» **Page excerpt**
All this has frustrated many on the left, who want to see more concrete action from the White House, and who have turned up the pressure on Sanders, now helping to lead a party where he was once an outsider. “It’s absolutely imperative if democracy is to survive that we do everything that we can to say, ‘Yes, we hear your pain and we are going to respond to your needs,’” Sanders told the New York TimesMaureen Dowd over eggs and toast at a Vermont diner. “That’s really what this is about.”

Sanders was discussing intra-party negotiations over Democrats’ “soft infrastructure” plan, the latest frontline in the battle between progressives and moderates. Sanders, the chair of the Senate Budget Committee, wants $6 trillion for programs aimed at helping families, social services, and the climate. But centrists like Mark Warner are pushing for a plan with a lower price tag, uneasy about progressives’ more ambitious proposals that would raise taxes on corporations. As Axios reported Sunday, that will likely put the starting point for negotiations somewhere in the $3.5 trillion range—a number that could be pulled lower by conservative and moderate Democrats like Joe Manchin and Jon Tester as the party works to advance the legislation before lawmakers recess in August.

That $3.5 trillion wouldn’t be anything to sneeze at; while it’s far lower than the $6 trillion Sanders has identified as his preferred starting point, it would still check every box on the White House priority list and could go a long way toward delivering real gains for everyday Americans. But it won’t have the sweep of Sanders’s original proposal, and may prove unsatisfactory to both him and the rest of the progressive caucus. “A lot of work has gone into the effort and much more work needs to be done,” a Sanders spokesperson told Axios. “Senator Sanders wrote a $6 trillion proposal to address the desperate needs of working people and the existential threat of climate change, and he’s confident that Democrats will come together around a reconciliation bill that does just that.”

» **Work to complete**
A) According to the passage on Sanders and the infrastructure negotiations, how much does Sanders want for programs aimed at helping families, social services, and the climate?
B) Carry the passage on Sanders and the infrastructure negotiations forward, starting right after its final sentence.

Records from a data source:

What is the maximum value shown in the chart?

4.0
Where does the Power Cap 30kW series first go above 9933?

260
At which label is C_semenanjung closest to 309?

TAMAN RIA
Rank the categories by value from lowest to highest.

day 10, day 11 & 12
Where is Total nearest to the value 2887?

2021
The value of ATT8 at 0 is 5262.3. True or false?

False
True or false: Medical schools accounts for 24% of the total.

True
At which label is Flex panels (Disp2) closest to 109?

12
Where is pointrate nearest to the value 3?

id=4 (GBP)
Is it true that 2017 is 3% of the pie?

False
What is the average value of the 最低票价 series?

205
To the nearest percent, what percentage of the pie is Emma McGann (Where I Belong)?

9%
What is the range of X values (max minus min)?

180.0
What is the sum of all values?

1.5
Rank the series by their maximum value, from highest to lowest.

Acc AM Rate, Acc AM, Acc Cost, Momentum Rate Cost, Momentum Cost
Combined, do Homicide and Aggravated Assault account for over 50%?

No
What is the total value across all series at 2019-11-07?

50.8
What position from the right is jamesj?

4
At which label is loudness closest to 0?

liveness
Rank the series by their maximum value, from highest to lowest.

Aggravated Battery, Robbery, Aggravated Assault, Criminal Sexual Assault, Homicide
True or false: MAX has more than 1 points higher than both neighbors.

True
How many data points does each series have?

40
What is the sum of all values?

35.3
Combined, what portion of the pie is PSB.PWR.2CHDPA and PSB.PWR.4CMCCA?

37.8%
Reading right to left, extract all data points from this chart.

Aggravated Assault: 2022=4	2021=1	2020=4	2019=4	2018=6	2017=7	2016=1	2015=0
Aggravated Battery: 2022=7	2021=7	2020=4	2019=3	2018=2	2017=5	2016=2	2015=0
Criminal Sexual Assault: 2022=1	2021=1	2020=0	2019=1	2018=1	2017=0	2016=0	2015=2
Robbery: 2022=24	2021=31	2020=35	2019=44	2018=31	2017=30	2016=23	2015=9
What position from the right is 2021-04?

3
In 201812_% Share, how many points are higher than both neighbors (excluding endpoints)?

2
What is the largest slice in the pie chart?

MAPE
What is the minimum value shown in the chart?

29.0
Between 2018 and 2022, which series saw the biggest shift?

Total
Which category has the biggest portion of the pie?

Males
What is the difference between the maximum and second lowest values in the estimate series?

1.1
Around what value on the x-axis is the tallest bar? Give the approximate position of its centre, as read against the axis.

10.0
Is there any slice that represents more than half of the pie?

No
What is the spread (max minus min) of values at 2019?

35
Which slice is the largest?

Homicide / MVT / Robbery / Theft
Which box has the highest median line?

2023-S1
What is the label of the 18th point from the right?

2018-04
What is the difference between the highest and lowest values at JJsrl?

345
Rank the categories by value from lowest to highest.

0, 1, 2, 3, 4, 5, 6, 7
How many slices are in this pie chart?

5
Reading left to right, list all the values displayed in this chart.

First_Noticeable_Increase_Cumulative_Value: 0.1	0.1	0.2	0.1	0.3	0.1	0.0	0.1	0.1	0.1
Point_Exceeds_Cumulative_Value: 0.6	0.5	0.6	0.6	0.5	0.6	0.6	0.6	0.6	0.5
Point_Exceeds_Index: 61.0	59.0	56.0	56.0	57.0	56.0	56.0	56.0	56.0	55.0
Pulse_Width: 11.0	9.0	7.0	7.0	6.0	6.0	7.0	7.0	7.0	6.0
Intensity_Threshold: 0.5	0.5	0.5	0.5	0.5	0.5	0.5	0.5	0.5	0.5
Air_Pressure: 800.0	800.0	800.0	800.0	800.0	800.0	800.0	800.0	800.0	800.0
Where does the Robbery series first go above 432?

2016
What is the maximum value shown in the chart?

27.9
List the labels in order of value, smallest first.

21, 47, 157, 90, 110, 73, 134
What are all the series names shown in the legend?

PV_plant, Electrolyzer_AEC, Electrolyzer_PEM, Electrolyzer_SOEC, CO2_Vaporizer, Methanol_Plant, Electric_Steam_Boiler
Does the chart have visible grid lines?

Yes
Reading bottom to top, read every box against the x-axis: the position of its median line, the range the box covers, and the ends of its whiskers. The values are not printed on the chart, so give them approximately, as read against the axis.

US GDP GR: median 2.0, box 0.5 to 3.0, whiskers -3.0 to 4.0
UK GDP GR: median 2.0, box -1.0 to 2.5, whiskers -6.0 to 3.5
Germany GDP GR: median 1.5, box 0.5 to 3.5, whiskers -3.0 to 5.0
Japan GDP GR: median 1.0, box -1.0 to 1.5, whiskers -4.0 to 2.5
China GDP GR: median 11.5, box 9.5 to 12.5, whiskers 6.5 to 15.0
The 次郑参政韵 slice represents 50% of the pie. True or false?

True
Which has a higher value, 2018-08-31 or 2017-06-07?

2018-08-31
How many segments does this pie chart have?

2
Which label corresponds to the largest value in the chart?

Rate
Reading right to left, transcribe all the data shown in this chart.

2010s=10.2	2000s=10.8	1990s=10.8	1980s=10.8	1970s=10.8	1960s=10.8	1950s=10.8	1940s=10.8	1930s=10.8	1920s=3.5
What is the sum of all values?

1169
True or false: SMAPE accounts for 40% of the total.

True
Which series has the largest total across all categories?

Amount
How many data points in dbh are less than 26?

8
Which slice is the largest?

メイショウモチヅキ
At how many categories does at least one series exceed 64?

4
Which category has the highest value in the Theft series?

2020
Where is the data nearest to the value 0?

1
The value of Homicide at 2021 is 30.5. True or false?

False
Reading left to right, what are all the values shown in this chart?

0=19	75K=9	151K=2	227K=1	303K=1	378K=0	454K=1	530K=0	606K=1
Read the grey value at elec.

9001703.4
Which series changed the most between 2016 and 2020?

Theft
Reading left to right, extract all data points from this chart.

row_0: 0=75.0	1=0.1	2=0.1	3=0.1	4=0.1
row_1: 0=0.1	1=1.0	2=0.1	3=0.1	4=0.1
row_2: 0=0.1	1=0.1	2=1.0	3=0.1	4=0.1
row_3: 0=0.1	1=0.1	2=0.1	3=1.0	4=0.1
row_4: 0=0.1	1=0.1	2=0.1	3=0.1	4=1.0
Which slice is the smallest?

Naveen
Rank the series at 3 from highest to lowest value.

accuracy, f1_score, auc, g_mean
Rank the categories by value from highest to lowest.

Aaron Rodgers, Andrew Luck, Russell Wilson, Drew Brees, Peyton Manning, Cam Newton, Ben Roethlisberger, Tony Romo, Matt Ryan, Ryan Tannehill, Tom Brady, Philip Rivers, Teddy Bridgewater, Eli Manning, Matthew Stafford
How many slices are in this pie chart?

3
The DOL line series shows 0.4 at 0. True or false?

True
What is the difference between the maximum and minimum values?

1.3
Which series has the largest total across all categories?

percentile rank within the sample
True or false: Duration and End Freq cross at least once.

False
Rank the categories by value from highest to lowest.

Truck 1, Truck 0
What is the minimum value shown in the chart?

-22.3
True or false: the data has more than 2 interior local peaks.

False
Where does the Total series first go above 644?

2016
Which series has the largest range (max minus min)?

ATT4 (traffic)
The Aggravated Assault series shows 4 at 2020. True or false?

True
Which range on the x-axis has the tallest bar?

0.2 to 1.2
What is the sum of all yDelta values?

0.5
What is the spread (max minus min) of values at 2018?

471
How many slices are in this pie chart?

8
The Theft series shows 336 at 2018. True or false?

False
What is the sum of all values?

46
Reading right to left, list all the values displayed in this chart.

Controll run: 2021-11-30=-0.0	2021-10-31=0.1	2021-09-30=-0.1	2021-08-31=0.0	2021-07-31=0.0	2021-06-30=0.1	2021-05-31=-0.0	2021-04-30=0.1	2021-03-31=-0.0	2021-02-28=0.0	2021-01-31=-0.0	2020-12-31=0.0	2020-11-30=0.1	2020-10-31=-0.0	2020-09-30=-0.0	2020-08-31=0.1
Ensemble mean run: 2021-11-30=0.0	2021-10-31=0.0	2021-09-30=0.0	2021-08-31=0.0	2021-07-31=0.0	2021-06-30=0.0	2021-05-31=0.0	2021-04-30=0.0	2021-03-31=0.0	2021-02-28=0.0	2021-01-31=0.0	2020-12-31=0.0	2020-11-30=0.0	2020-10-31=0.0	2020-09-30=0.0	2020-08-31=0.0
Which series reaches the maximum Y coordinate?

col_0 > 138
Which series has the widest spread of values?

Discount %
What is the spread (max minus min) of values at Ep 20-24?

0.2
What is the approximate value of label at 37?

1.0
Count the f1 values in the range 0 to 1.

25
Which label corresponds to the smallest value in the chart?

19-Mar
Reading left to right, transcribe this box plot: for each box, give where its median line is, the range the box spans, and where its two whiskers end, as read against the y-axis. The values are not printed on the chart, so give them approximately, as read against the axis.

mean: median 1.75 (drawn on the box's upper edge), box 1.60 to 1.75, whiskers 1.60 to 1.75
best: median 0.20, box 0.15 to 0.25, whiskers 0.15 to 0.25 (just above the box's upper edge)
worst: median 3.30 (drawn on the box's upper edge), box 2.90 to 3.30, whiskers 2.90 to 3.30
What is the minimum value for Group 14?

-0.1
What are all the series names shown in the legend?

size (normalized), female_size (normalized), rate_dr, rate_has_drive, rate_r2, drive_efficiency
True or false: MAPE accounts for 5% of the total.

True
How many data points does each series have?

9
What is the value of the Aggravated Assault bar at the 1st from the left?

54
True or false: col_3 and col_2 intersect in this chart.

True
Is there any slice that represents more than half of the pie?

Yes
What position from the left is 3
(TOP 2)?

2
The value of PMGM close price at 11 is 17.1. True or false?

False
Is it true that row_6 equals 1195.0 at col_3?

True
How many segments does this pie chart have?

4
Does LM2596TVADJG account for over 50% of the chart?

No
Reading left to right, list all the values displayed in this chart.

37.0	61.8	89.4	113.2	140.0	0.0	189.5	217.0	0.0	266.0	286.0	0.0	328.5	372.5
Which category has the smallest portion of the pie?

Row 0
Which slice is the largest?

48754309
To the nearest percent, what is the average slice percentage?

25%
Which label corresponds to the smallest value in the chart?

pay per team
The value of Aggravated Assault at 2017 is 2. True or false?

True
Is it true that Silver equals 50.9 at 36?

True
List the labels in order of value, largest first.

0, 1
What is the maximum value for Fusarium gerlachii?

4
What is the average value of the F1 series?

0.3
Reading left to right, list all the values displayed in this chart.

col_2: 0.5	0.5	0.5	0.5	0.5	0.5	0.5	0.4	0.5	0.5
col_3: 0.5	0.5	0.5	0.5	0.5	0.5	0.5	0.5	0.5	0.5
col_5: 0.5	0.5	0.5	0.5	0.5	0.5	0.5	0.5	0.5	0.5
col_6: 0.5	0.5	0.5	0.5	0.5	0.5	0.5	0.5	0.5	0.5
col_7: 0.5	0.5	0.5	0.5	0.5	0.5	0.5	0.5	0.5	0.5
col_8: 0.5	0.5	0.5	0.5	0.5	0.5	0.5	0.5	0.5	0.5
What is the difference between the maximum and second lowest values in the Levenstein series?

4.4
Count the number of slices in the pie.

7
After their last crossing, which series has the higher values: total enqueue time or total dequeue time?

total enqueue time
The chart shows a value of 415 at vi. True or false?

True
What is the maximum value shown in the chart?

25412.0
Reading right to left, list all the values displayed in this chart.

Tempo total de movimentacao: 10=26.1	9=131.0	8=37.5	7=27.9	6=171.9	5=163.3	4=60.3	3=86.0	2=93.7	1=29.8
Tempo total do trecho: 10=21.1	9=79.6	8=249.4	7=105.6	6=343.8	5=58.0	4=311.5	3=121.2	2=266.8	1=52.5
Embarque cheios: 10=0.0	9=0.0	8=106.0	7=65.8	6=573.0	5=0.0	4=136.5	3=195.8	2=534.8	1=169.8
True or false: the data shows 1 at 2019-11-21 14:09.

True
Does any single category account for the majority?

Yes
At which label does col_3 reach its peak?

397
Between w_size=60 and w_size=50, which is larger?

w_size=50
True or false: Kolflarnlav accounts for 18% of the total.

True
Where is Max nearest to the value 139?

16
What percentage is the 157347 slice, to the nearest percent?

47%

» **Task answers**
A) $6 trillion.

B)
Doing so could be difficult. A single Democratic defection would doom the package, giving Manchin and others who would prefer a smaller bill a good amount of leverage. But Sanders told Dowd that a two-to-three trillion bill would be “much too low” for him to support, saying that lawmakers have an opportunity now to “address concerns progressives have had for decades.” Sanders has made clear he doesn’t want to squander that opportunity. But he has also sought to build bridges between the progressive movement and the White House—and even between his coalition and the white working class, whom he suggested to Dowd could be pulled away from Trumpism if the Democratic party better met their needs. “We’ve got to take it to them,” he said. “I intend...to start going into Trumpworld and start talking to people.”

“If we don’t do that, I fear very much that conspiracy theories and big lies and the drift toward authoritarianism is going to continue,” he added.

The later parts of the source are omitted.